With both Microsoft and Sony poised to dive into game streaming in a big way in the next generation, it’s quite possible that both companies are willing to take a larger-than-normal loss on each console sold because they assume they’ll have more ways to get back in the black. If Microsoft and Sony want to see widespread early adoption, I’d say that a $400 price point would be the one to meet, but speculation on price is currently all over the place and the specifications that have been shared suggest a price point that could be higher.
Beyond the issue of pricing, there’s also the simple fact that we haven’t seen these consoles in action yet. The tweet embedded above shows a PS4 Pro vs PlayStation 5 comparison similar to the one Mark Cerny demoed for Wired, but aside from that, we have yet to see any games running on these consoles. It’s easy to talk about what your new console will be capable of, but it’s another thing entirely to actually show that capability to consumers.

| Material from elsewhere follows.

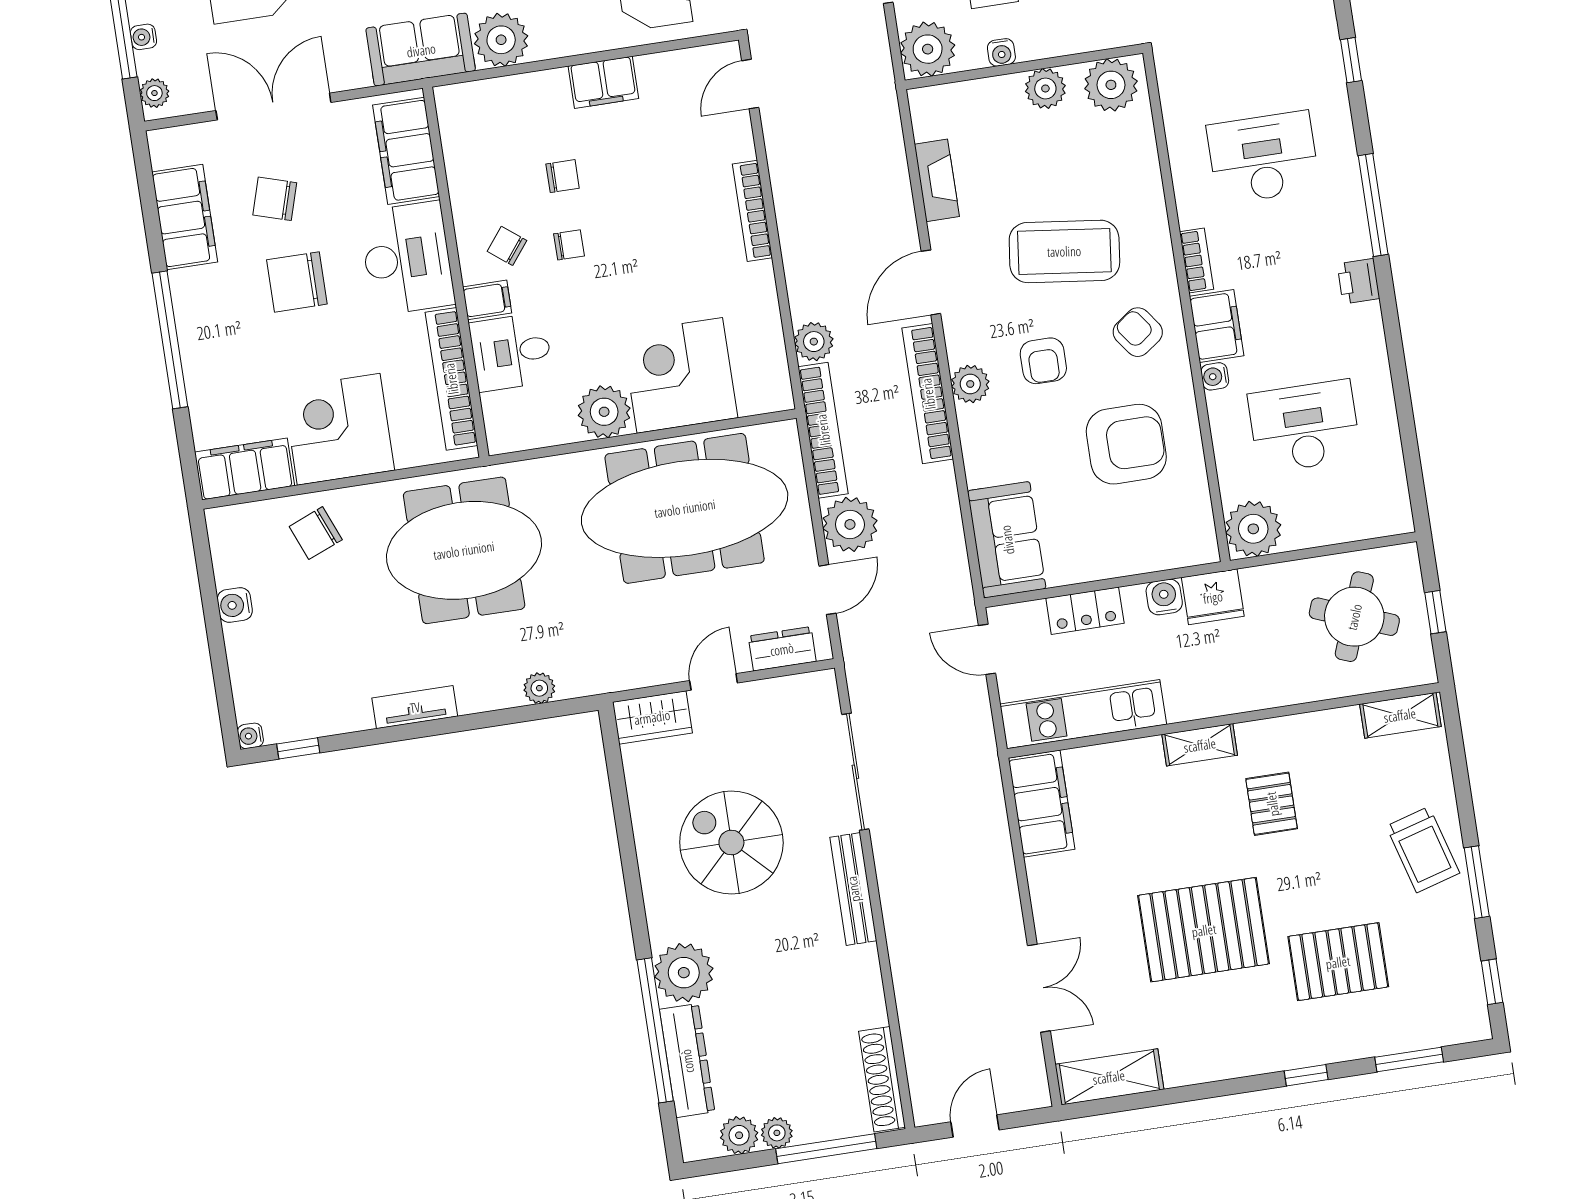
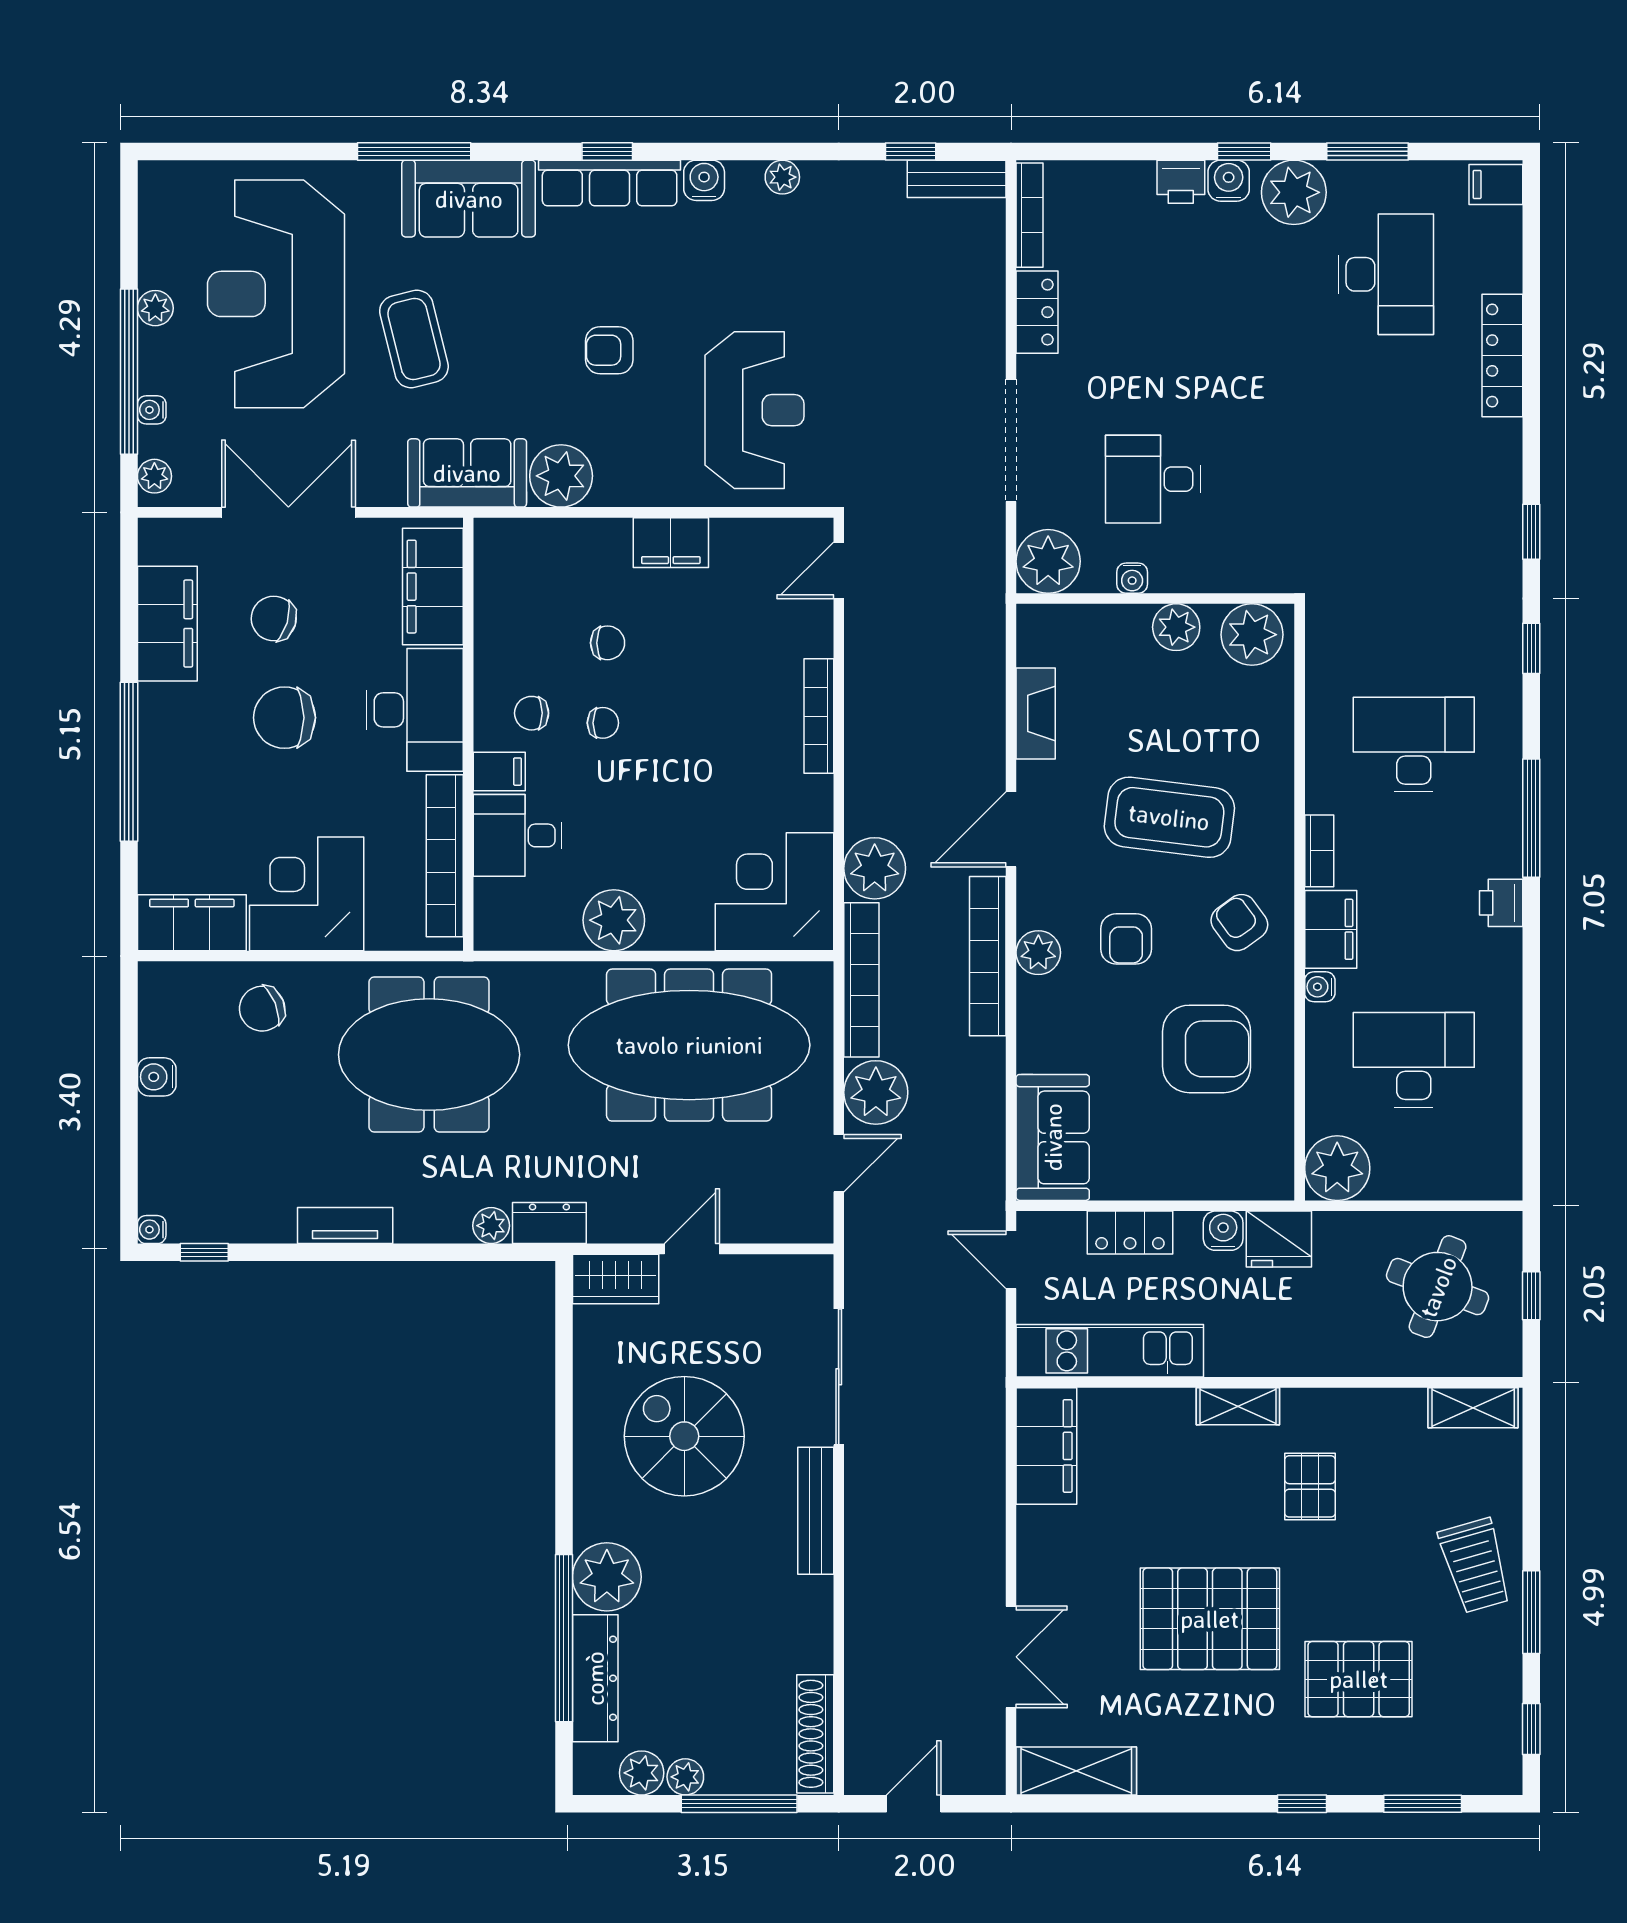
chair: (507, 246) -> (532, 713), turned -38
plant: (814, 342) -> (875, 868), width x1.36, depth x1.36
corner desk: (680, 375) -> (774, 892), moved
dresser: (782, 649) -> (549, 1223), moved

Am I saying that Microsoft and Sony are lying about the capabilities of the PS5 and Project Scarlett? No. What I am saying is that maybe 120fps framerates won’t be the standard experience across all games. Maybe ray tracing will be widely available in Project Scarlett and PS5 titles, but maybe it’ll drop framerates to a level that most people don’t want to play games at. There are a lot of potential variables that haven’t been covered yet, and as a result, we don’t really have a clear picture of what the typical user experience will be for these consoles.
Of course, I’m not arguing that you shouldn’t look forward to the next generation; I certainly am, despite the fact that PC is my primary platform. It’s just that at this early stage, when Microsoft and Sony are mostly concerned with building that excitement, it’s easy to get caught up in all the hype – and that can lead to disappointment when that hype is based on an incomplete understanding of just what these consoles can and can’t do.
For now, it’s probably best to just sit back and look forward to what the next generation may bring without being swept away by thoughts of face-melting consoles that can go toe-to-toe with enthusiast-level gaming PCs. I could always be proven wrong, but anticipating that seems like a surefire way to be let down in the end.